Julio y agosto nunca defraudan. Como cada año por estas fechas, el combo es el mismo: calor asfixiante, sobreesfuerzo acumulado, descontrol en las plantas y un cansancio que ya no se quita ni durmiendo ocho horas.
Pero lo peor de la temporada alta no son solo las camas ni los metros de pasillo. Lo peor es que, cuando el cuerpo está al límite y la gestión falla, los conflictos empiezan a saltar por la chispita más tonta.
¿De quién es la bandeja de queso?
Esta semana el drama ha sido ese: ¿Quién coño tiene que reponer la bandeja de queso del buffet?
Una tontería, ¿verdad? Pues se ha montado un pollo monumental. Y no porque a nadie le importe el queso, sino porque la gente ya no puede más. Cuando no hay funciones claras, cuando nadie marca las líneas de hasta dónde llega cada departamento y las responsabilidades se quedan flotando en el aire, cualquier chispa prende la pradera.

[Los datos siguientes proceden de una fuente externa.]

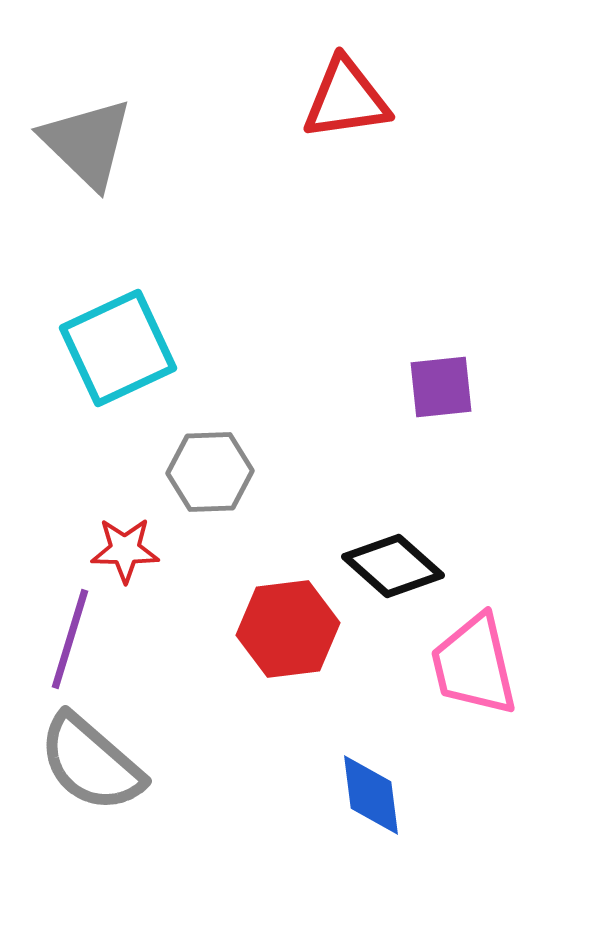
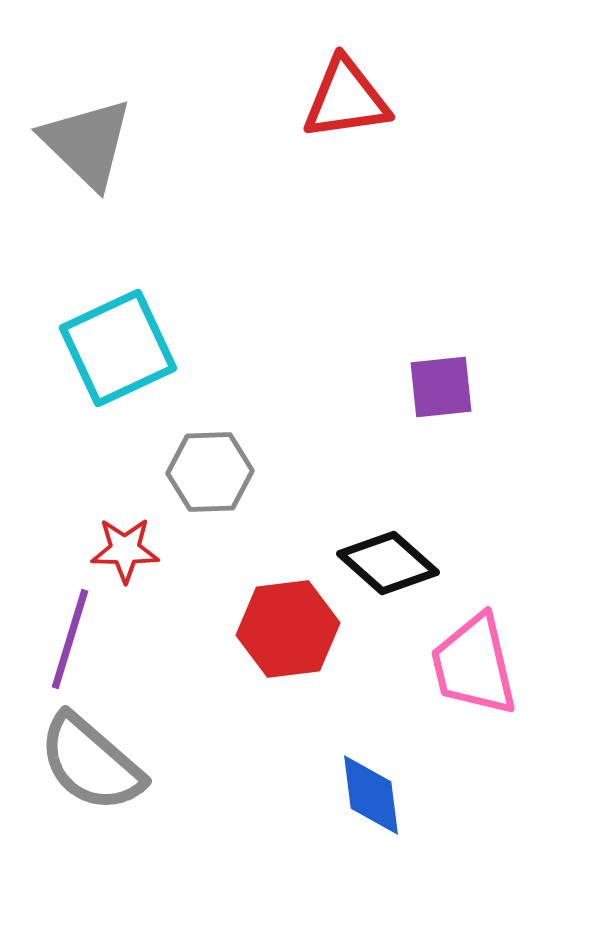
black diamond: moved 5 px left, 3 px up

Y lo grave no es la discusión del queso. Lo grave es que cada día aparecen seis pollos nuevos como ese. Así es imposible trabajar, pero sobre todo, así es imposible vivir la jornada con un mínimo de paz mental.
Si nadie pone límites, el barco se hunde
Cuando Dirección pide y pide sin reforzar la plantilla, cuando Recepción se calla las cosas para quitarse el problema de encima y cuando los límites no existen, pasa lo inevitable: cada uno empieza a mirar por lo suyo y a remar hacia donde más le interesa.

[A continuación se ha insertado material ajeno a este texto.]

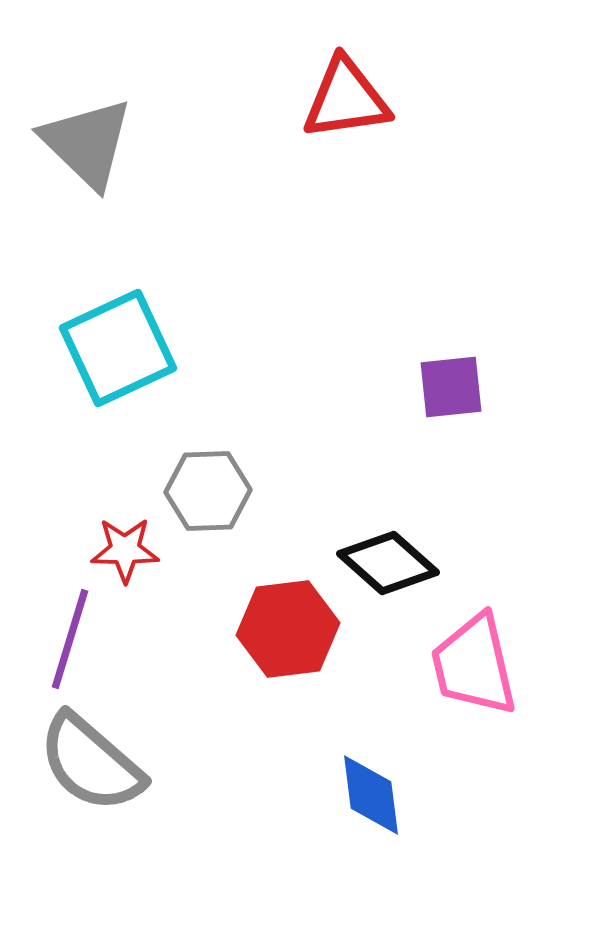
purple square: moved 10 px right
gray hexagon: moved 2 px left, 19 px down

- Sálvese quien pueda: El de sala le echa la culpa al de cocina, el de recepción al de pisos, y en medio se queda la plantilla intentando apagar fuegos que no le corresponden.
- El desgaste invisible: El trabajo físico agota, pero lo que realmente te destruye por dentro es la desorganización, el “esto no es mío” y el sentir que estás cubriendo agujeros ajenos mientras tu propio departamento se ahoga.
- La falta de liderazgo: Los problemas entre departamentos no se solucionan solos con el paso de los días; se solucionan con protocolos claros, descripciones de puesto definidas y mandos que pongan orden antes de que la gente explote.
Llegar a puerto sin dejarse la salud
Para aguantar lo que queda de verano sin terminar a puñetazos o de baja laboral, hace falta algo más que “resistencia”. Hacen falta límites:
- Delimitar funciones ya: No podemos estar improvisando a mitad de julio quién hace qué. Cada departamento tiene que saber cuál es su parcela y asumirla sin escaquearse.
- Dejar de tapar las vergüenzas ajenas: Si un departamento no hace su trabajo o un protocolo no existe, la solución no es asumir más sobrecarga en silencio. Hay que evidenciar el fallo organizativo para que quien manda tome cartas en el asunto.
- Cerrar filas en el equipo: Bastante dura es ya la operativa como para encima pelearnos entre nosotros por el caos de arriba. Apoyar a la camarera de al lado y mantener la calma en el pasillo es la única forma de no volvernos locos.
Si los que dirigen no marcan el rumbo ni ponen orden en la cubierta, difícilmente llegaremos a puerto sin perder a la mitad de la tripulación por el camino. Cuidar el servicio está muy bien, pero exigir organización para trabajar con dignidad es lo primero.